## Passage
━━━━━━━━━━━━━━━━

Monthly death totals for patients with COVID‐19 and cancer listed on MCOD from March 2020 to December 2021.
3.2. AAMR comparisons
AAMR in patients with COVID‐19 and cancer on MCOD was 41.7 (95% CI: 41.0–42.3) in 2020 and 56.7 (95% CI: 56.0–57.5) in 2021, an increase of 36%. AAMR was significantly higher in NH American Indian or Alaskan Native, NH Black or African American, and Hispanic or Latino race/ethnicity groups compared to NH White and NH Asian race/ethnicity groups in 2020. In 2021, NH Asian race/ethnicity group had significantly lower AAMR than all other race/ethnicity groups through the course of the pandemic. AAMR was significantly higher in males across both years. (Table 1).
Annual percentage change (APC) in AAMR from 2020 to 2021 for male and female sex increased by 32.2% and 40.6%, respectively. Regarding race/ethnicity groups, NH White had the only significant increase in APC in AAMR of 46.6%. East South Central, Mountain, and Pacific regions had the highest significant increases in APC. (Table 1).
3.3. Crude mortality rate comparisons
Regarding urbanization status, rural counties had significantly higher crude mortality rates across both years and the largest increase in APC. Death rates increased with age, and ages 85 years or greater was associated with the highest crude mortality rates across both years. Ages 25–34 years had the largest increase in APC. (Table 1).

━━━━━━━━━━━━━━━━

## Records provided

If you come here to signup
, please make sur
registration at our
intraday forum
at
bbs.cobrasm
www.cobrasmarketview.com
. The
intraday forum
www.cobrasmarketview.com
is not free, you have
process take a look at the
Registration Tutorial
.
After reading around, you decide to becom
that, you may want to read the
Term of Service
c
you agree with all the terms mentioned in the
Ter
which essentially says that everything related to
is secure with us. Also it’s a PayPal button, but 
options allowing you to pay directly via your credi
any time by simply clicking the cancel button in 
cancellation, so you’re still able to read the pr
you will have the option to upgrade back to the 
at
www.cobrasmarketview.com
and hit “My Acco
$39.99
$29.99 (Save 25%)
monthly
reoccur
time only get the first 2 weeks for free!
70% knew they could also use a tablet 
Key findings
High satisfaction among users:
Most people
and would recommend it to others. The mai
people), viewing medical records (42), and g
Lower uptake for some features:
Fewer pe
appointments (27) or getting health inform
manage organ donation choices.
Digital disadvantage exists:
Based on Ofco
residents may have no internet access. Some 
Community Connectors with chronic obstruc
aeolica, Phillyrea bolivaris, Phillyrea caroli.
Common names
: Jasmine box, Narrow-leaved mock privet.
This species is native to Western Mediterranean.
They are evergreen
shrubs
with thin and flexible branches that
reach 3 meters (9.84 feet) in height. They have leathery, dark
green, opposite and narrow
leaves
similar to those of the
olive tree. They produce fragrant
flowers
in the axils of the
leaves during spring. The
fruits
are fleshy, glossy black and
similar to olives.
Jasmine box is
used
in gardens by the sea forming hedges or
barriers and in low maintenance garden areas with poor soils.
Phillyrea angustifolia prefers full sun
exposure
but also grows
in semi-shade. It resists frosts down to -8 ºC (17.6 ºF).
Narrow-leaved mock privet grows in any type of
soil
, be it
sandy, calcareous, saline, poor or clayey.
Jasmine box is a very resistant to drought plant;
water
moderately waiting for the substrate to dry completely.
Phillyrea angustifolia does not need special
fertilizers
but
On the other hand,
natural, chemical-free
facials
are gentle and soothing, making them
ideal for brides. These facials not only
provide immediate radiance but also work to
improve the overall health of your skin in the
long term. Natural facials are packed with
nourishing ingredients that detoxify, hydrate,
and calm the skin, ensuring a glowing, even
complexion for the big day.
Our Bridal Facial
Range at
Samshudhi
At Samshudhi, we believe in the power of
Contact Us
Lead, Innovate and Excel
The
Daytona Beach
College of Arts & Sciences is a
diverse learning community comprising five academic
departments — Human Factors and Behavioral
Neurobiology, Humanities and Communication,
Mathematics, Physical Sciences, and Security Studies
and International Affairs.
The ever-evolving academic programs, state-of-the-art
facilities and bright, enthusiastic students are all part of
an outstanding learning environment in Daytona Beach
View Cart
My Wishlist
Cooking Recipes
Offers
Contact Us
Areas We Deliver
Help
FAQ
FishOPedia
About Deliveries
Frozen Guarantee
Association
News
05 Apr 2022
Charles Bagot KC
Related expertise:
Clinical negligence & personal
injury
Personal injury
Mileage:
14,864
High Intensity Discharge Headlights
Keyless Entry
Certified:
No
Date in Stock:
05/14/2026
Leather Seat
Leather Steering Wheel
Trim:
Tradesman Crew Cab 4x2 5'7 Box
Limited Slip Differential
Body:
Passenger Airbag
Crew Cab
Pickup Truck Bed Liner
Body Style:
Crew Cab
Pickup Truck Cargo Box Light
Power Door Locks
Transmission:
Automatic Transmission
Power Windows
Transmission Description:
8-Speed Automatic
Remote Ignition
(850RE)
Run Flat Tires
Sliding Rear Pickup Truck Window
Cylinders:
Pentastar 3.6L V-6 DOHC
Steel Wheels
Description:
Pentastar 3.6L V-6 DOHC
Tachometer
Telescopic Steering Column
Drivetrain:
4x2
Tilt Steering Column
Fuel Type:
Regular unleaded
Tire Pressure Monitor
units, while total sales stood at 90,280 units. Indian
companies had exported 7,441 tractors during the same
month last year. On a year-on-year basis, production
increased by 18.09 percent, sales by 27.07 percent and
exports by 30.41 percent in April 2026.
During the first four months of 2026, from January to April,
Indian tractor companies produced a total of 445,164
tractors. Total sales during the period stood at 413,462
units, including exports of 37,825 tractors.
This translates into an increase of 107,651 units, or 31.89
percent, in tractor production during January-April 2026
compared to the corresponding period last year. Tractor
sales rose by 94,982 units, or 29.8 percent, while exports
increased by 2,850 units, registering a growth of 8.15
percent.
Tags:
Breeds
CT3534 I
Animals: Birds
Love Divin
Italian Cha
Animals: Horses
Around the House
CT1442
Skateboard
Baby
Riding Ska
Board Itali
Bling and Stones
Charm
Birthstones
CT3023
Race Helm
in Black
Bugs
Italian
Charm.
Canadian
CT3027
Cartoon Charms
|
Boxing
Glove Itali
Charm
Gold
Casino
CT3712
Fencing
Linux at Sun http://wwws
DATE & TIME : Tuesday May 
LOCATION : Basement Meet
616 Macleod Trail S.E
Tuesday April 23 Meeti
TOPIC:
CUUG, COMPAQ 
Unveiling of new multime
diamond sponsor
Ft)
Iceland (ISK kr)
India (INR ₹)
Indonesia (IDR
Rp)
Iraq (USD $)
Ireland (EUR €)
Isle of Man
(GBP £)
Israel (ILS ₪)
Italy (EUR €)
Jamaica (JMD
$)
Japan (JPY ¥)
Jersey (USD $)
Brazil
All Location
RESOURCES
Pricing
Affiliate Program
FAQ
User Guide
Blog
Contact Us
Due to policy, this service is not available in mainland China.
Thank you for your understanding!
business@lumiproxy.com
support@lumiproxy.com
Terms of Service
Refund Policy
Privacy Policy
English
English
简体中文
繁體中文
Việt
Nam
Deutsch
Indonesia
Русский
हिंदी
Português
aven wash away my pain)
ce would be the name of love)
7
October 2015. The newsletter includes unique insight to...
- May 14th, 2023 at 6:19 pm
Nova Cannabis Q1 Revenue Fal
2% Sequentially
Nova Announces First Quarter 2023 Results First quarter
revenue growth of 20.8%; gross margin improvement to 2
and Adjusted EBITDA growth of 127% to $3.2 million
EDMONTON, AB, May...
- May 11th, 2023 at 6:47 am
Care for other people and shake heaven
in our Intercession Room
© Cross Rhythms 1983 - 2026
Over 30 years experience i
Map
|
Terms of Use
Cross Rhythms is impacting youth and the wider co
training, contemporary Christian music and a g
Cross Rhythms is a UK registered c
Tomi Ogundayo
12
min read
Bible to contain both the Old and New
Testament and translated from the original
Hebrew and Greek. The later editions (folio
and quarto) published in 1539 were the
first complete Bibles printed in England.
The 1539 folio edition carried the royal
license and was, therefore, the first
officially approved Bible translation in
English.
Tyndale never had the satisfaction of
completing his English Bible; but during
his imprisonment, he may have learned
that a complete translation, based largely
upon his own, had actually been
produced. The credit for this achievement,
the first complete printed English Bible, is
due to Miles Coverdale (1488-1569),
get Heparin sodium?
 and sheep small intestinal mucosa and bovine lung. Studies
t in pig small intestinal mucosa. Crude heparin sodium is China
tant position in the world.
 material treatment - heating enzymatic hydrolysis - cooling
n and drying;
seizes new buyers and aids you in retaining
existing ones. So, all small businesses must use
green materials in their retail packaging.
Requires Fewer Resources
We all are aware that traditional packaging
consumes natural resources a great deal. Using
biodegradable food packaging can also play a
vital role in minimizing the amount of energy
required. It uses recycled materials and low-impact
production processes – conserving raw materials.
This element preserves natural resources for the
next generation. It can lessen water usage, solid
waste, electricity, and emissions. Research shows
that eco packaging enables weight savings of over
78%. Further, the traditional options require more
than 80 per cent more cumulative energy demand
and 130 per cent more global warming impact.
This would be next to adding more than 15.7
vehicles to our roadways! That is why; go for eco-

━━━━━━━━━━━━━━━━

## Task instructions
1 - List every race/ethnicity group named in the passage on COVID-19 and cancer mortality.
2 - Translate this sentence from the passage on COVID-19 and cancer mortality into Spanish: "AAMR was significantly higher in males across both years."
3 - Write the next part of the passage on COVID-19 and cancer mortality, starting after its final sentence.
The records have no connection to the text on COVID-19 and cancer mortality.

## Responses to the exercise
1 -
NH American Indian or Alaskan Native
NH Black or African American
Hispanic or Latino
NH White
NH Asian

2 - La AAMR fue significativamente mayor en los hombres en ambos años.

3 -
4. DISCUSSION
In this study, we found mortality in patients with cancer increased by approximately 4%, over 50,000 excess deaths, during the COVID‐19 pandemic. Patients with COVID‐19 and cancer as contributing causes of death accounted for approximately 80%, or 40,000 of these deaths. AAMR in patients with cancer and COVID‐19 were found to be significantly higher in NH Black or African American, Hispanic or Latino, and NH American Indian or Alaskan Native groups in 2020, exacerbating persistent disparities in health outcomes in these groups in the US. This goes in line with known findings which showed that cancer‐associated COVID‐19 mortality was higher in Black and Hispanic groups compared to NH White and NH Asian groups. 3
NH White had the only significant increases in AAMR in 2021, despite the widespread availability of vaccines, which merits further investigation. AAMR was also significantly higher in males compared to females. This finding correlates with prior research which has shown the risk of mortality in COVID‐19 patients is higher in males compared to females. Cancer patients are also more likely to be male, a significant predictive factor for COVID‐19 mortality. 10 Males have a slightly higher chance of being diagnosed with an invasive cancer in their lifetime compared to females which may be due to various behavioral, biological, and environmental factors. 11 Crude mortality rates were highest in rural areas, and this disparity only furthered during 2021. AAMR in those 85 and older was highest, but the greatest increase in mortality from 2020 to 2021 was experienced by those ages 45–64.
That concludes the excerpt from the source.